Adopting this EIP, the signature verification of Falcon can be reduced to 1500 gas, and a similar result is expected for Dilithium.
Adopting the hash function as a separate EIP would enable a gas verification cost of 2000 gas.
This is in line with the ratio looking at SUPERCOP implementations.
Native Client Implementation
Two implementations have been developed for op-geth with four precompiled contracts at addresses 0x12, 0x13, 0x14, and 0x15:
The benchmarks demonstrate that all NTT precompiles maintain competitive or better throughput compared to existing precompiled contracts like ECRECOVER, processing approximately 52-56 million gas per second. Both implementations (nocgo and cgo) provide efficient support for multiple post-quantum cryptographic schemes including Falcon-512/1024 and ML-DSA/Dilithium, with the liboqs variant offering ~36-38% lower gas costs for NTT operations.
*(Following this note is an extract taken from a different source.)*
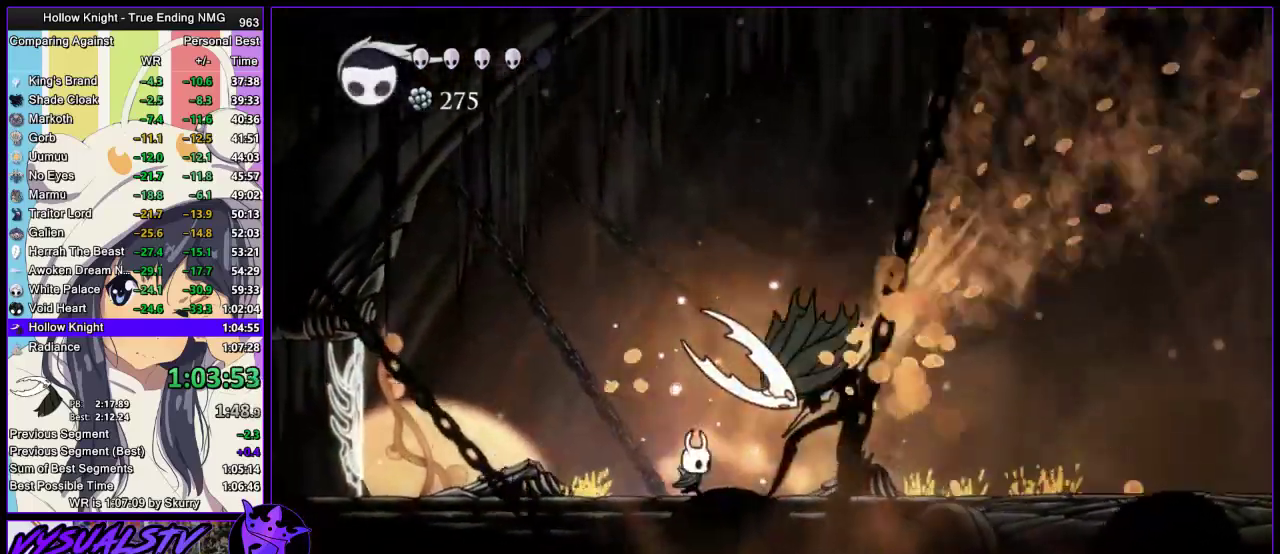
{"buttons": ["SQUARE"], "left_stick": "center", "right_stick": "center", "button_events": [[33, "SQUARE", "down"], [233, "SQUARE", "up"], [467, "SQUARE", "down"]]}
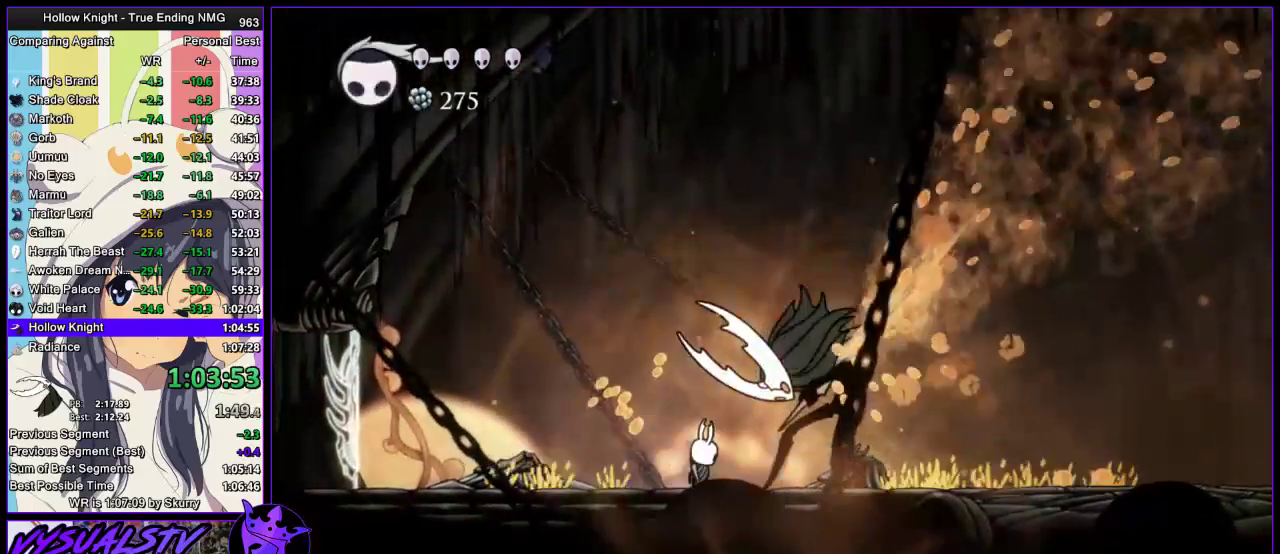
{"buttons": [], "left_stick": "center", "right_stick": "center", "button_events": [[133, "SQUARE", "up"], [367, "SQUARE", "down"], [467, "SQUARE", "up"]]}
End-to-End Signature Verification with Precompiles
Integration testing demonstrates the practical impact of NTT precompiles on full signature verification. Tests were conducted using modified ZKNOX implementations (ETHFALCON and ETHDILITHIUM) against an op-geth client with NTT precompile support.
Test Environment: OP-Stack testnet with NTT precompiles enabled.
Algorithm
Verification Method
Pure Solidity
With Precompile
Gas Saved
ETHFALCON (Falcon-512)
Direct
1,800,000
479,341
1,320,659 (73.4%)
ETHDILITHIUM (ML-DSA)
PKContract-based
9,746,410
7,618,412
2,127,998
ETHDILITHIUM (ML-DSA)
Direct (struct)
7,874,354
5,732,354
2,142,000
Key Findings:
ETHFALCON: Achieves 73.4% gas reduction with NTT precompiles, reducing signature verification cost from 1.8M gas to under 480K gas.
ETHDILITHIUM: NTT precompiles save over 2.1M gas per signature verification.
These results validate that NTT precompiles significantly reduce gas costs for post-quantum signature verification, making lattice-based cryptography more practical for Ethereum applications.
Backwards Compatibility
There are no backward compatibility questions.
Test Cases
The reference implementation includes comprehensive test coverage across multiple layers:
NTT Precompile Tests (0x12)
Malformed Input Tests - 8 test cases covering:
Invalid operation codes (values other than 0 or 1)
Invalid ring degrees (non-power-of-2, < 16)
Zero or non-NTT-friendly moduli (not congruent to 1 mod 2N)
Coefficients exceeding modulus bounds
Input length mismatches
Functional Tests:
Forward NTT transformation with ring degree 16, modulus 97
Inverse NTT transformation ensuring INTT(NTT(x)) = x
Round-trip validation for data integrity
Crypto Standards Benchmarks:
Falcon-512: n=512, q=12289
Kyber-128: n=256, q=3329
Dilithium-256: n=256, q=8380417
Vector Operations Tests (0x13, 0x14)
Unified Malformed Input Tests - 7 test cases covering:
Invalid ring degrees for both VECMULMOD and VECADDMOD
Zero or non-NTT-friendly moduli
Input length mismatches (expecting 2*N vectors)
Coefficient bounds validation
Functional Tests:
Element-wise multiplication: result[i] = (a[i] * b[i]) mod q
Element-wise addition: result[i] = (a[i] + b[i]) mod q
Validation with small test vectors (ring degree 16, modulus 97)
All implementations have been validated over a large base of reference vectors, and implementing both FALCON and DILITHIUM algorithms as demonstration of the usefulness of the precompile.